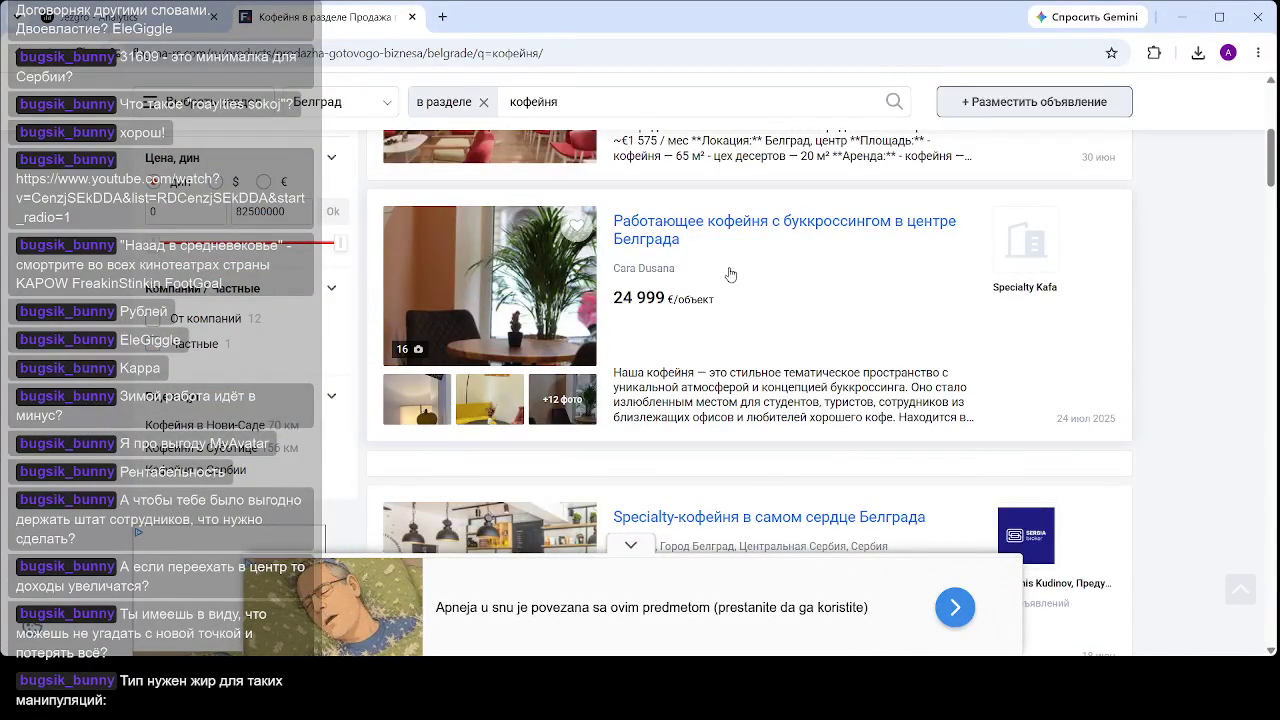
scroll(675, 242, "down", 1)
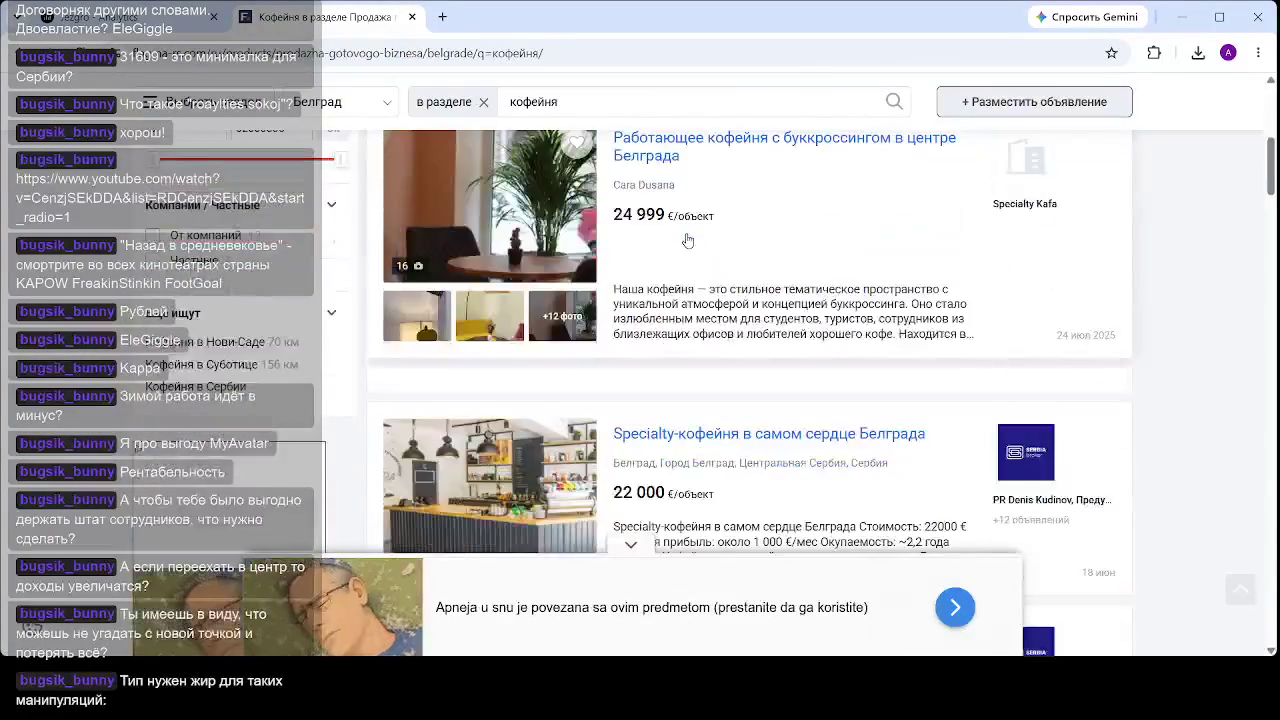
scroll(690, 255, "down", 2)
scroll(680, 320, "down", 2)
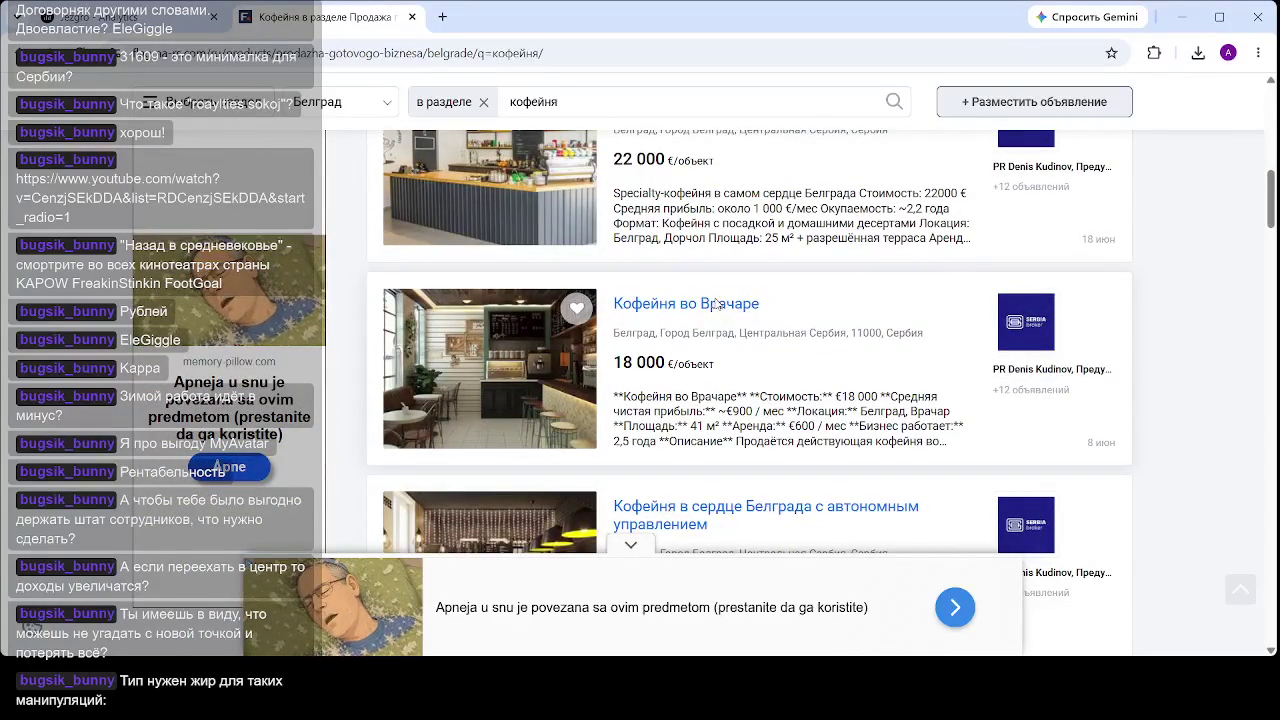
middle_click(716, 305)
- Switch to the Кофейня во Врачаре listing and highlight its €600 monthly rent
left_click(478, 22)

---

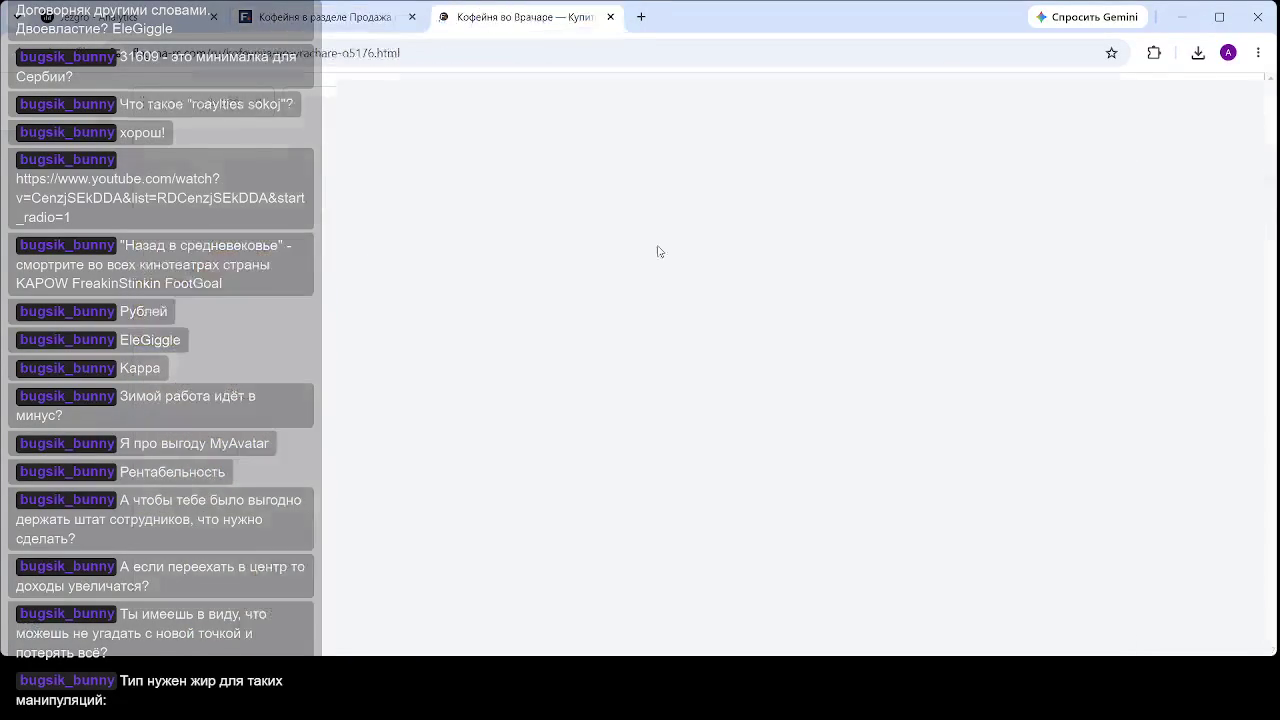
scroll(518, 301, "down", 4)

# Task requirements:
Out of the data above, give again only the lines starting at the one holding "middle_click(716, 305)" and ending at the one holding "left_click(478, 22)", unchanged.

# Exercise response:
middle_click(716, 305)
- Switch to the Кофейня во Врачаре listing and highlight its €600 monthly rent
left_click(478, 22)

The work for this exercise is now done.